* shorter post due to a crazy week *
“Education isn’t a problem until it serves as a buffer from the real world and a refuge from the risk of failure” – Seth Godin
This is my favorite quote from Seth’s Stop Stealing Dreams manifesto that I went through a few weeks ago. It really resonated with me because I find it so true. In a month I’ll be graduating, and I can see how many fellow graduates are treating education as a fill-in next step because they don’t know what to do.
Higher education is increasingly serving as a buffer from the real world. This buffer is a privilege that has become expected and makes the real world seem scary. For most of human history, there was no easy path to a comfortable life. Only within the past 50-100 years has the idea of college = a comfortable life come to life. Before that, education occurred on the job, in the real world. The idea that you could be more successful by disappearing from the real world and learning only from books was absurd.
I know that I’ve learned more from reading and applying what I read than I have from any class I’ve taken in school. Writing also helps with the learning process, and helps filter what I learned through the lens of my experience. For example, I’m working through Dale Carnegie’s How to Win Friends and Influence People right now, and doing so very slowly. I’m trying to apply one principle from the book every day for a week and seeing how things go for me. Someone, I forget who, had a fantastic quote about how reading more is the easiest way to be smarter- you essentially are spending a few hours to learn everything about a subject from someone who has studied the issue extensively for at least a year.

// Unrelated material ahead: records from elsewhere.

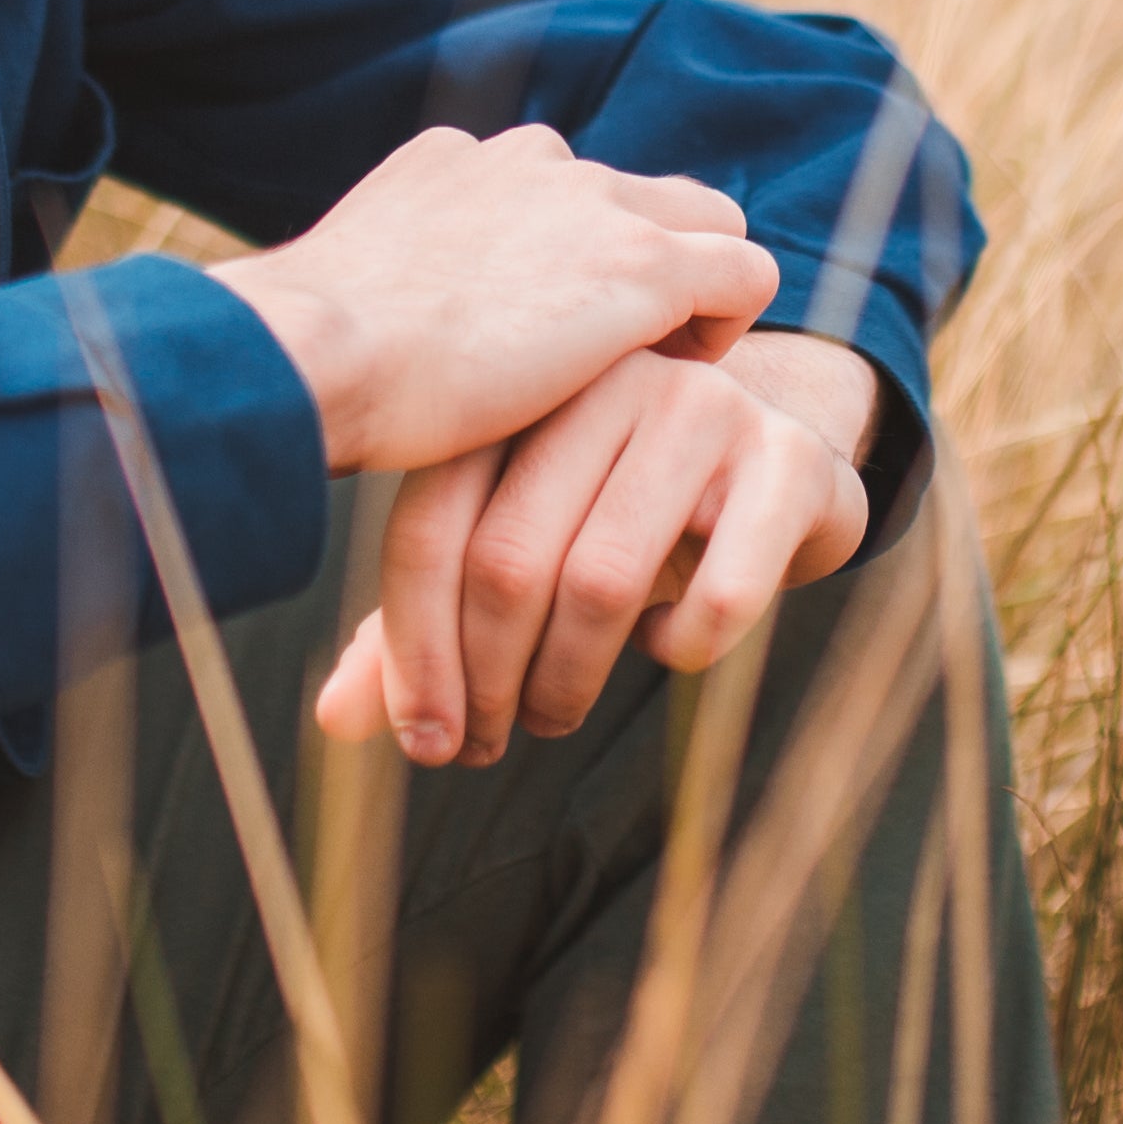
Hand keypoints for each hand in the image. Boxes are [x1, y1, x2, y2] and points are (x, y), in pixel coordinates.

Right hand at [207, 123, 773, 476]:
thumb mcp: (346, 298)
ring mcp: (592, 204)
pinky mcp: (641, 263)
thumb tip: (384, 342)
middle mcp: (531, 161)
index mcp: (456, 162)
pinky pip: (743, 271)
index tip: (550, 335)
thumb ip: (393, 291)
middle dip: (644, 262)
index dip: (571, 259)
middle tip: (614, 357)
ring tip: (653, 370)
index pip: (555, 188)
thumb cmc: (308, 361)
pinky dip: (725, 324)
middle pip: (641, 193)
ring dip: (688, 290)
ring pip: (706, 220)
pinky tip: (679, 382)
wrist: (312, 355)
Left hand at [311, 332, 881, 766]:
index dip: (414, 653)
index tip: (425, 742)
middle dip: (490, 680)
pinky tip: (667, 644)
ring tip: (559, 709)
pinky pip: (718, 594)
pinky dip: (682, 650)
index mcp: (521, 391)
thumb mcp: (525, 554)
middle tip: (493, 740)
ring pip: (602, 579)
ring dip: (568, 679)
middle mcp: (606, 381)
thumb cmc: (629, 516)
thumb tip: (336, 721)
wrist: (785, 464)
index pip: (431, 526)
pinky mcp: (786, 460)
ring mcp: (703, 409)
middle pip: (507, 559)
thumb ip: (429, 623)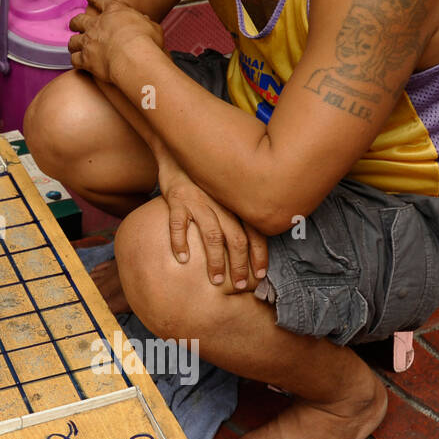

Links I found interesting this week:
Article about Chicago’s new mayor. I especially liked how he is having corporations shape the curriculum of local community colleges, and give those graduates preference when they hire. It’s similar to what I wrote about here where corporations are beginning to assume the responsibility of educating future employees due to institutional failure.
Post from Chris Dixon about how the next big thing will look like a toy. He draws this idea from the Innovator’s Dilemma, a book I just finished this week. Things I see looking like toys: photovoltaic cells, electric cars, drones, and the entire Maker movement. I think all of these things will grow to become far more prevalent than they are now.
Patio11‘s comment really resonated with me – “Indeed, part of me thinks that applications (in general) are a backup filtering mechanism for people who haven’t figured out a more effective way to get what they want yet.”